Teto gazes at the cave drawings. I sense from his thoughts he doesn’t quite understand the art or purpose behind Lamar’s work, but he understands the fascination. The potential.
Lamar not like other wolves, he says.
“No, he wasn’t. Wolves don’t need heat or electricity. This was meant for people. He wanted to help people.”
Lamar stole the coils from Boshi’s surplus to build an engine to light The Derelicts. He died for it. Energy bleeds out of my fingers into the coils, springing them to life.
More lights, more people. More people, less woods.
I was right about the motive behind the murder. Just not about the killer. “Teto… where is – ”
Lamar’s engine rips out of my hands and smashes against the floor, casting the cave back into darkness. Teto growls at the dark, and then he slams hard into the wall.
I zip down my jacket. “I know you’re in here… Siski.”
An irritated growl rumbles through the cave. Yellow eyes flare in the dark, back the way we came.
I warned you, Star Walker.
I glance at Teto, unconscious on the ledge. “Lamar was coming to me, that night… he was coming to me with the engine.”
Wolves not help weak, Siski says. Weak left or killed.
“You killed him. You drained his energy, you’re…”
A vicious tug yanks me through the cave. I seize on the metal supports of the fake cave and plaster shreds behind me as I scratch to a stop halfway through. I scramble backwards, toward the other exit of the looping cave.
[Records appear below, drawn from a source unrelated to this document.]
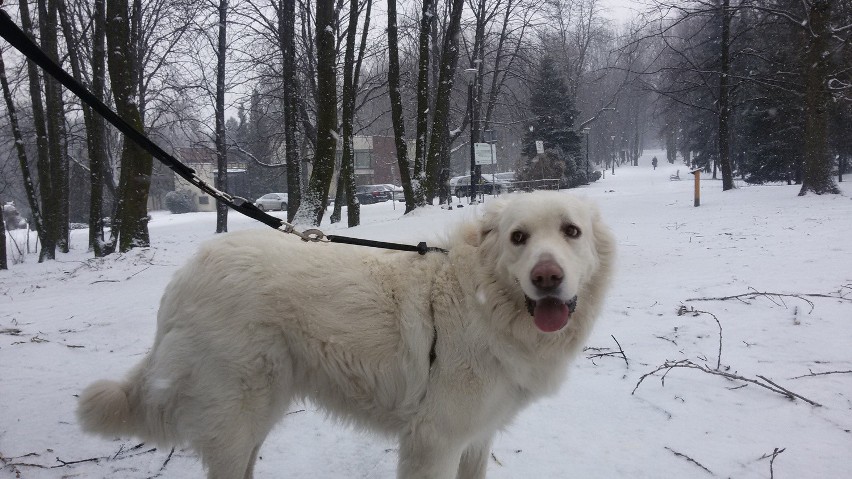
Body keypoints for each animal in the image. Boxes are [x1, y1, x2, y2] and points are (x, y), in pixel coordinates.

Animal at [78, 191, 612, 479]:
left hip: (256, 416)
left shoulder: (476, 438)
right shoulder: (434, 441)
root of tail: (187, 273)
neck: (481, 300)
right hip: (237, 416)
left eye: (571, 232)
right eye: (519, 238)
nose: (547, 277)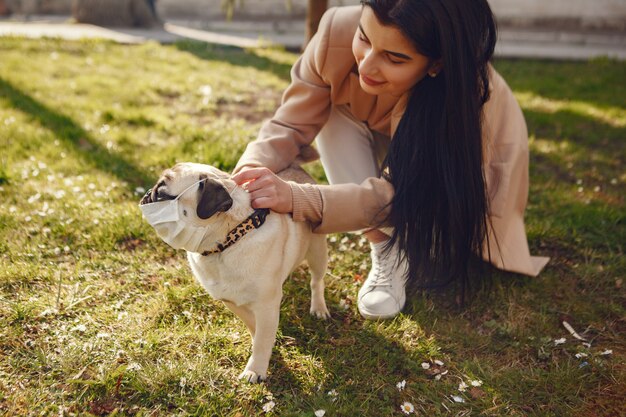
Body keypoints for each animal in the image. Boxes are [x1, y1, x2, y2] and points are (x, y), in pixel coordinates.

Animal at [139, 161, 330, 382]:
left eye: (162, 192)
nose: (148, 193)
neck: (227, 241)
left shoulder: (266, 304)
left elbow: (262, 339)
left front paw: (255, 369)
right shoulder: (231, 300)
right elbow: (255, 328)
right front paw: (264, 343)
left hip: (317, 252)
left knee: (317, 281)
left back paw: (319, 308)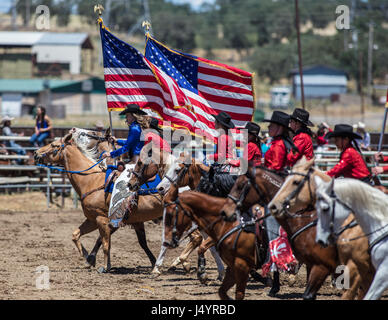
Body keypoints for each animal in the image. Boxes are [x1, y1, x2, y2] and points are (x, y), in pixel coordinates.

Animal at [32, 132, 162, 272]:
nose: (35, 153)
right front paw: (88, 258)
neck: (91, 180)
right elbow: (77, 235)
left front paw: (104, 266)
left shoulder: (102, 219)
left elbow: (105, 243)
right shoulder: (95, 219)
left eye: (53, 145)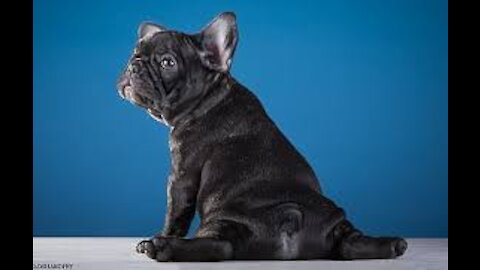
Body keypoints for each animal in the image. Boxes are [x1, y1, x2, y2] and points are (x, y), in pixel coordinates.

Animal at [115, 12, 404, 262]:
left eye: (167, 62)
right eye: (134, 54)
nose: (133, 66)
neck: (210, 97)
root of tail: (292, 216)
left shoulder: (182, 175)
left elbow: (175, 214)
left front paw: (161, 235)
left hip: (223, 217)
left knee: (220, 246)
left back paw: (162, 246)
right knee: (348, 244)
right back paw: (392, 244)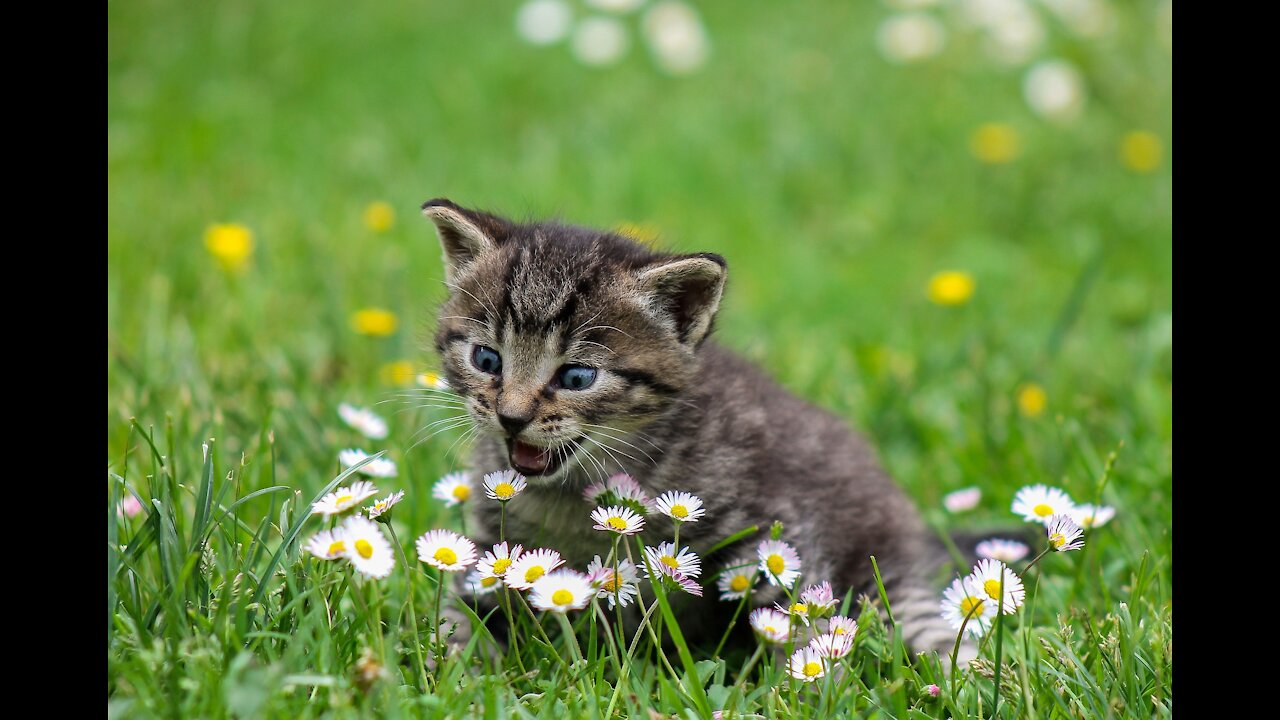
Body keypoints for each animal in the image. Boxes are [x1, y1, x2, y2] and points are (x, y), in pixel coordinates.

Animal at [419, 197, 962, 655]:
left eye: (576, 377)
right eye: (487, 359)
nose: (511, 417)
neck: (573, 494)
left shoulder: (776, 528)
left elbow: (794, 616)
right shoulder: (493, 549)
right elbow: (459, 613)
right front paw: (457, 665)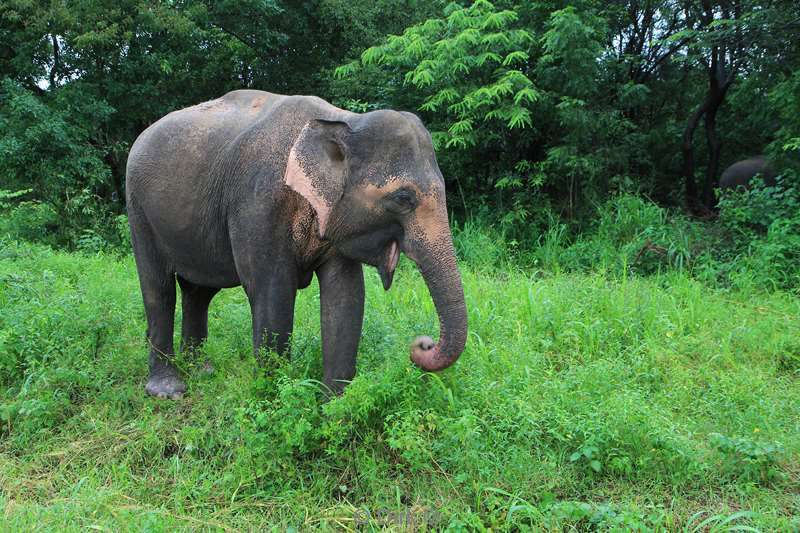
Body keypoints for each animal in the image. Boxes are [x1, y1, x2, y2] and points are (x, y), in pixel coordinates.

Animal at [125, 89, 468, 396]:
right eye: (403, 198)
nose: (423, 344)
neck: (341, 120)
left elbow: (346, 294)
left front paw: (334, 405)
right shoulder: (258, 203)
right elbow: (272, 289)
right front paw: (272, 397)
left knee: (198, 291)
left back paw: (201, 371)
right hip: (138, 209)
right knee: (159, 290)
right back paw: (168, 389)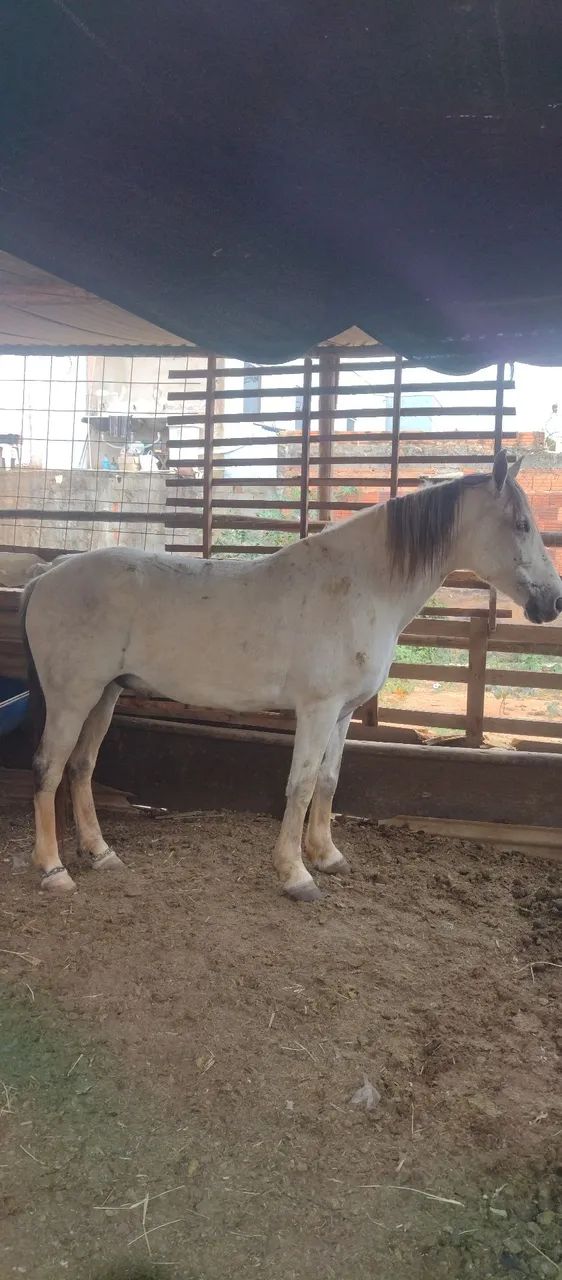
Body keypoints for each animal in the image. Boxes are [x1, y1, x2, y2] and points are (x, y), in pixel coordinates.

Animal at [21, 451, 562, 899]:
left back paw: (100, 854)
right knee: (49, 768)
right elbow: (300, 785)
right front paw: (296, 874)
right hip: (73, 697)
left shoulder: (342, 714)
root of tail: (48, 576)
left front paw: (326, 856)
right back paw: (53, 870)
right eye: (520, 523)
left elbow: (328, 780)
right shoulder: (317, 710)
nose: (553, 602)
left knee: (81, 766)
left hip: (105, 695)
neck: (360, 586)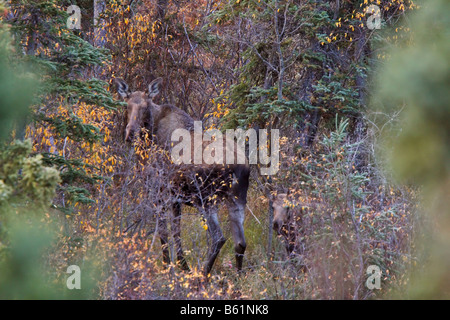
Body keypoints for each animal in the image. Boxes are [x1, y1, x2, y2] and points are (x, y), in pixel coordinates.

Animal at [113, 77, 250, 276]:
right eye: (127, 105)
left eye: (145, 107)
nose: (130, 134)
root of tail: (240, 166)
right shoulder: (175, 197)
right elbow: (176, 231)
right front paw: (181, 264)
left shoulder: (159, 191)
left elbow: (164, 230)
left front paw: (168, 265)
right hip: (237, 198)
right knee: (240, 242)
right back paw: (238, 278)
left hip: (205, 199)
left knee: (219, 237)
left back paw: (202, 274)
“You’re a vampire,” I say.
If you are, Siski says.
“You feed off mental energy somehow. Why?”
Siski immortal. Siski live forever.
“What about giving back to the Great Deer?”
Great Deer gives me life. I give many lives in return.
“You kill others to increase your life.”
Only the weak. Only the lost.
“Was Lamar weak?”
Lamar was soft. Lamar not respect where he came from. He like you, Star Walker. He forget himself.